ロシアのハッカー集団がルーターの脆弱(ぜいじゃく)性を悪用して通信を乗っ取っていると、イギリス政府と民間のセキュリティ企業が警告しました。
APT28 exploit routers to enable DNS hijacking operations | National Cyber Security Centre – NCSC.GOV.UK
https://www.ncsc.gov.uk/news/apt28-exploit-routers-to-enable-dns-hijacking-operations
Frostarmada forest blizzard dns hijacking
https://www.lumen.com/blog-and-news/en-us/frostarmada-forest-blizzard-dns-hijacking
イギリス政府のサイバーセキュリティ部門「NCSC」およびセキュリティ企業のLumenによると、「Fancy Bear」または「APT28」として知られるロシアのハッカー集団がMikroTikやTP-Link製のルーターに存在した脆弱性を悪用し、通信を盗み見る「中間者攻撃」を実行したとのことです。NCSCはAPT28について「ほぼ間違いなくロシア軍参謀本部情報総局(GRU)傘下の部隊であると評価している」と伝えています。
Lumenは、一部のルーターにはDNSシステムに関する弱点が存在すると説明しています。DNSとは「gigazine.net」のような人間にとってわかりやすいドメインとコンピューターが理解できるIPアドレスの紐付けや変換を管理するシステム。Lumenによると、DNSの弱点は既に十分知られているにもかかわらず、対応が遅れている製品があるとのことです。

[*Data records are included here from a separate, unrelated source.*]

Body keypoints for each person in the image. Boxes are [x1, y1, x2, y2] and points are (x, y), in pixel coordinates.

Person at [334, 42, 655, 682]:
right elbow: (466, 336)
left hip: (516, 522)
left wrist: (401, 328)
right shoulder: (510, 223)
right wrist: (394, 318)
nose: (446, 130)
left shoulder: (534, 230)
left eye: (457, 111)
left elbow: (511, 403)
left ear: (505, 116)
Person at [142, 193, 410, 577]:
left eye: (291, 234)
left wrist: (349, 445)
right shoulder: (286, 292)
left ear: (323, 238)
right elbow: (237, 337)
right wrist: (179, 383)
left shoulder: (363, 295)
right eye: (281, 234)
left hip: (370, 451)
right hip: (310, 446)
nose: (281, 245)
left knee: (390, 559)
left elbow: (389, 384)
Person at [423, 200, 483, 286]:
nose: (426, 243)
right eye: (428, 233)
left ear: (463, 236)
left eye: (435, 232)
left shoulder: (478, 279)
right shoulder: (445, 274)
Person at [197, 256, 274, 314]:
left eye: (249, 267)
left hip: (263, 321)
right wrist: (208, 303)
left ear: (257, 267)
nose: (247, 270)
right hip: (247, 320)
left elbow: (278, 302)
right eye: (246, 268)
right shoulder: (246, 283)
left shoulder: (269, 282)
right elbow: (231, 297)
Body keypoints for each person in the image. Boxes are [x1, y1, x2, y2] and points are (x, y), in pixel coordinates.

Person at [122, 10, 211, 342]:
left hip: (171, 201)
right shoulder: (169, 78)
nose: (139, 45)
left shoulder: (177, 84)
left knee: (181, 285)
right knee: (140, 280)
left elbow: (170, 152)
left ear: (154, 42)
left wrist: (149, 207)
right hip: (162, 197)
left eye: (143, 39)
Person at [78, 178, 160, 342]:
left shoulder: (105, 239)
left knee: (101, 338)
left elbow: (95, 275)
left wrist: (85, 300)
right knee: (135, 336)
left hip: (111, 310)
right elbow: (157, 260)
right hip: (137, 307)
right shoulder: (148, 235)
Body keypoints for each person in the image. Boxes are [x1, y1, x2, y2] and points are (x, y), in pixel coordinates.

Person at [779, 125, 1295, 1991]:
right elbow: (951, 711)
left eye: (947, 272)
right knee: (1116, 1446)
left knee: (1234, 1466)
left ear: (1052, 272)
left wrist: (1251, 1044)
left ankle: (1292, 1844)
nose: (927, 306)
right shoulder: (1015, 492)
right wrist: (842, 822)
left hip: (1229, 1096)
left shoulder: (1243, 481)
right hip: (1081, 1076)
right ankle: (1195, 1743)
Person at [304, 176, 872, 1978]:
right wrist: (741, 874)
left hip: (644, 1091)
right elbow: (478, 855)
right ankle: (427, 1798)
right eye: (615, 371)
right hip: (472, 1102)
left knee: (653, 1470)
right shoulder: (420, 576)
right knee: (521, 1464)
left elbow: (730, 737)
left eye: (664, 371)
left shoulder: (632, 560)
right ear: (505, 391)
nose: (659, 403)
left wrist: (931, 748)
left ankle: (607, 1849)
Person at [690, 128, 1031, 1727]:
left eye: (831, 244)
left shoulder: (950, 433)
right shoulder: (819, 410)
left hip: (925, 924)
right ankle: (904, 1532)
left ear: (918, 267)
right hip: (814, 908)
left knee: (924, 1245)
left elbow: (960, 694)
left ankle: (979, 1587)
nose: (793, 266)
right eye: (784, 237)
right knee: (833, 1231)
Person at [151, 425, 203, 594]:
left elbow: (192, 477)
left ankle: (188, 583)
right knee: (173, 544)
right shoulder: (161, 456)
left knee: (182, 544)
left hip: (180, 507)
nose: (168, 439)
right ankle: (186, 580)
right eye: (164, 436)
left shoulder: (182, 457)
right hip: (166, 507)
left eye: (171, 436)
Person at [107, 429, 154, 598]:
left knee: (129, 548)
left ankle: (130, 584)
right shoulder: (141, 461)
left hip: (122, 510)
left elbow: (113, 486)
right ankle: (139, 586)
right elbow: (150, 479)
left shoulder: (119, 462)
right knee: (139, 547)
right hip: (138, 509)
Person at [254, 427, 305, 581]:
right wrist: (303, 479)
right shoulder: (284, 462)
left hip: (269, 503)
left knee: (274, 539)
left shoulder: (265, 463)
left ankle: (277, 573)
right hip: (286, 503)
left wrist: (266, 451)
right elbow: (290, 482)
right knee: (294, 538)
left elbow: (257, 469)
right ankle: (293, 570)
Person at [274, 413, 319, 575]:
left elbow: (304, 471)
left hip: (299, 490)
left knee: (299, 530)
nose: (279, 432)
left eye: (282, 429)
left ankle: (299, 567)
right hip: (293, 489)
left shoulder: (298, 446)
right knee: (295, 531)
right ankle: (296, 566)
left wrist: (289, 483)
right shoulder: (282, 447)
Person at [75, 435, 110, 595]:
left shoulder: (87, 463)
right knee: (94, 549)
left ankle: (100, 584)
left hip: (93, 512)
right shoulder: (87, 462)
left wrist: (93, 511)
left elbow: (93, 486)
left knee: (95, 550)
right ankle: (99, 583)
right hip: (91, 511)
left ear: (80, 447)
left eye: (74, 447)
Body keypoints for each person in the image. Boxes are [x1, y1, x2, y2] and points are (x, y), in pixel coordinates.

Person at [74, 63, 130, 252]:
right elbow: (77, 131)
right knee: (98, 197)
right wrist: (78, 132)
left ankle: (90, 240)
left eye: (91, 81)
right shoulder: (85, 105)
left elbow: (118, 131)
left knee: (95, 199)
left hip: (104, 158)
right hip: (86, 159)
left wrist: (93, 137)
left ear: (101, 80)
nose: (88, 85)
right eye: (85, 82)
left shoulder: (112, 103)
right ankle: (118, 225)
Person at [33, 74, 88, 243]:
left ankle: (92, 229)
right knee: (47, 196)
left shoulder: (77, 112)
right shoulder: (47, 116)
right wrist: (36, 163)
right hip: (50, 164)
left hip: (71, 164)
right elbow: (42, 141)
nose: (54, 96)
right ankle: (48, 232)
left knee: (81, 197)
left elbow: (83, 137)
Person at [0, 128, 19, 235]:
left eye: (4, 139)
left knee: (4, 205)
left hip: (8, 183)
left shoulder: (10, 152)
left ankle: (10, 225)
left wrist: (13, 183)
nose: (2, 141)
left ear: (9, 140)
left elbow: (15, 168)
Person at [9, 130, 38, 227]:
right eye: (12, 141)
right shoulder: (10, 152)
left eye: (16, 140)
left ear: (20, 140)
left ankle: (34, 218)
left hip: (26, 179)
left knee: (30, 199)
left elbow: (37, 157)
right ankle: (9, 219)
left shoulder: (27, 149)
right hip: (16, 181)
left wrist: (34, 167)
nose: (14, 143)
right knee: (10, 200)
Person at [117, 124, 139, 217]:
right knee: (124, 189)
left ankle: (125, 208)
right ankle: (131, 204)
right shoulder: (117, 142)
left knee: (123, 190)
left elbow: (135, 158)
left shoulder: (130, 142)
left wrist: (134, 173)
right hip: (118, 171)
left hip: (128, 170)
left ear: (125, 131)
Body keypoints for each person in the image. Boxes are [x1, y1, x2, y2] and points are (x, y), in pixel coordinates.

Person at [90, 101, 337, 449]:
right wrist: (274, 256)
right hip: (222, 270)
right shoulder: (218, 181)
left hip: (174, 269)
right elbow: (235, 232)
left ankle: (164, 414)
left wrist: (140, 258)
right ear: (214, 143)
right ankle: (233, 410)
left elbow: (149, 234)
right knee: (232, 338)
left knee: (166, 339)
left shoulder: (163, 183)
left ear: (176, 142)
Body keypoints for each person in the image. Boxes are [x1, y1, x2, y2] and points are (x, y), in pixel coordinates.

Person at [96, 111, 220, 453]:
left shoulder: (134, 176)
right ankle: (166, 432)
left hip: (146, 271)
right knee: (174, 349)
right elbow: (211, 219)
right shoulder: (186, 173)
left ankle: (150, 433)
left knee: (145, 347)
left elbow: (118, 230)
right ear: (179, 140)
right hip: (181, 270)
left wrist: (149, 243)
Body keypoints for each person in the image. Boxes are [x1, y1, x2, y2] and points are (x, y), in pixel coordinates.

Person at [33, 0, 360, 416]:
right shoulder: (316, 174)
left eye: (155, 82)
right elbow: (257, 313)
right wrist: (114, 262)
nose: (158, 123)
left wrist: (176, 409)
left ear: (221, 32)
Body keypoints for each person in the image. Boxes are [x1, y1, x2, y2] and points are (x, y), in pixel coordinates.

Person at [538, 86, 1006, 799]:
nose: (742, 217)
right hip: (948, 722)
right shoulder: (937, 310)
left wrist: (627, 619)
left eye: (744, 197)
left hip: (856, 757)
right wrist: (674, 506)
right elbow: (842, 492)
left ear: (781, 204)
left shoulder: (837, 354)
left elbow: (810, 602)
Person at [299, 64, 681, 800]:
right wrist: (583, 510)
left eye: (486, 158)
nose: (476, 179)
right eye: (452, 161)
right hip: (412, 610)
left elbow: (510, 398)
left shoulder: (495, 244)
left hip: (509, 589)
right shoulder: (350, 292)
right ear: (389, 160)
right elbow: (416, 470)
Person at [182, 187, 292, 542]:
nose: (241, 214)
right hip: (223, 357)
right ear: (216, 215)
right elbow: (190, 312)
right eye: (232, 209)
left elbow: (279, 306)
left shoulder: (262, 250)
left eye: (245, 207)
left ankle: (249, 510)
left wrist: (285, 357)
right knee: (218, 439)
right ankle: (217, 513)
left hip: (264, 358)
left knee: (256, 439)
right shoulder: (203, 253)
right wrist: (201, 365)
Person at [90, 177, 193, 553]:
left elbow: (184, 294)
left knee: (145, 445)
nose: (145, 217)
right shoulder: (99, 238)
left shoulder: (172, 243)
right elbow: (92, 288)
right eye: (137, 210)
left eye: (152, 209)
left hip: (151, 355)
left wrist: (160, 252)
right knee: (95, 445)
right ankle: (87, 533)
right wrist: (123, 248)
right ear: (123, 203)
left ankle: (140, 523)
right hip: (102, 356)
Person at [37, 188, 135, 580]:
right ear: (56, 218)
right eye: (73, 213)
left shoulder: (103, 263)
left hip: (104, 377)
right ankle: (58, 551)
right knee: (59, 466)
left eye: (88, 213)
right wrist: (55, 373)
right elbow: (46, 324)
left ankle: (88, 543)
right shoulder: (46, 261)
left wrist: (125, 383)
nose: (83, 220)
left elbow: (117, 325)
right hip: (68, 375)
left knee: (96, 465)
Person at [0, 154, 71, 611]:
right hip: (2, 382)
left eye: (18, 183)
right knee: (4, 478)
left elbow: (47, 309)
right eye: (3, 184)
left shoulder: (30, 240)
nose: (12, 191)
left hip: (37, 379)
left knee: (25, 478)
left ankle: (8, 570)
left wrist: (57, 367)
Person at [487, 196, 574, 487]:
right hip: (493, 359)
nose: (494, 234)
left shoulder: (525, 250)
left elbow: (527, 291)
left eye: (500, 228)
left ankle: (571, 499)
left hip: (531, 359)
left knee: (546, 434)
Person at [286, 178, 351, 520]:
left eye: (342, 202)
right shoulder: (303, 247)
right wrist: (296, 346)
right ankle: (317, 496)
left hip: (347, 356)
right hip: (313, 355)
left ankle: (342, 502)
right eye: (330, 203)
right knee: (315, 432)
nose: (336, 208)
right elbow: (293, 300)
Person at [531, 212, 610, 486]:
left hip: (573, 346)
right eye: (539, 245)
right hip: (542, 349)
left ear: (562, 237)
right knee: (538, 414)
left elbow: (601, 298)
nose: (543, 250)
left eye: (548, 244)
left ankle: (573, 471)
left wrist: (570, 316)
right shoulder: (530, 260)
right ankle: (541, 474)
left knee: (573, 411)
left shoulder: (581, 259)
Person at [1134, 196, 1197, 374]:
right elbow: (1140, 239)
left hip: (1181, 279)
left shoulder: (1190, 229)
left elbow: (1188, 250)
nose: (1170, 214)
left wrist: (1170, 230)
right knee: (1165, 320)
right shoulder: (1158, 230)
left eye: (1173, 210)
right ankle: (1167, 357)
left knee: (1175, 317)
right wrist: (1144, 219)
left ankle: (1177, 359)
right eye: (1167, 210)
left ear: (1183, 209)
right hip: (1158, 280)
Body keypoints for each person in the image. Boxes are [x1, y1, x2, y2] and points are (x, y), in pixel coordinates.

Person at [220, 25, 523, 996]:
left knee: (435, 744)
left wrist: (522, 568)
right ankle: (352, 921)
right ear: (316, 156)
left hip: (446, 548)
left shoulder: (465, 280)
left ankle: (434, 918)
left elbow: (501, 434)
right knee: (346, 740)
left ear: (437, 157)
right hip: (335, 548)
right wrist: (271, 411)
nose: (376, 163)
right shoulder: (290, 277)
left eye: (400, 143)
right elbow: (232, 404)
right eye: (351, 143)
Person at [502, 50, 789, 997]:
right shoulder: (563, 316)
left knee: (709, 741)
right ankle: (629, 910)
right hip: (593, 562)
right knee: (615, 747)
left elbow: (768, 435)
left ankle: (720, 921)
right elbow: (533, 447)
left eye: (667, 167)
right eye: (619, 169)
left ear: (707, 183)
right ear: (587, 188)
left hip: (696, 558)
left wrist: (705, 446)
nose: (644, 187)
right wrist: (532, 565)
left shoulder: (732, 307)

APT28はまずルーターの脆弱性を悪用してリモート管理者権限を取得し、ルーターのデフォルトのDNS設定を変更。攻撃者が管理する仮想プライベートサーバーを参照するように設定しました。これにより、ユーザーが電子メールアプリや何かのログインページにアクセスすると、悪意のあるDNSサーバーによってAPT28が所有する別のIPアドレスにアクセスすることになります。

この攻撃の唯一の兆候は、「信頼できないソースに接続しようとしている」というポップアップ警告が表示されることだけでした。仮にユーザーが警告を無視して進んだ場合、APT28は正規のサービスへのリクエストをプロキシ経由で転送し、中間地点でデータを収集し、有効なOAuthトークンを渡すことでターゲットアカウントに関連付けられたデータを収集しました。これにより、APT28はOAuthトークンなどの認証情報にアクセスすることが可能になりました。
この手法は当初、特定のユーザーを対象としたものとして始まりましたが、2025年後半から2026年初頭にかけて急速に広まり、1カ月間で29万を超えるIPアドレスが少なくとも1回はAPT28が管理するDNSサーバーにDNSリクエストを送信したことが観測されたとのこと。ただ、DNSサーバーと少なくとも5回やり取りしたIPアドレスに絞り込むと約4万に減少し、10回に絞ると約1万8000に減少するそうです。Lumenはこの1万8000という数を「信頼度が中程度である」とし、実際の被害者数だと推定しています。
APT28が悪用したTP-Link製ルーターモデルは以下の通りです。このリストをまとめたNCSCは「全てを網羅できているとは限らない」と伝えました。

アメリカの連邦捜査局(FBI)は、今回の攻撃で使用されていた複数のネットワークのうちアメリカで展開されていた部分を無力化したと発表しました。LumenはFBIを含む連合の一員としてボットネットを妨害したと述べました。調査に関与した各機関は、ルーターのソフトウェアをアップデートするよう呼びかけています。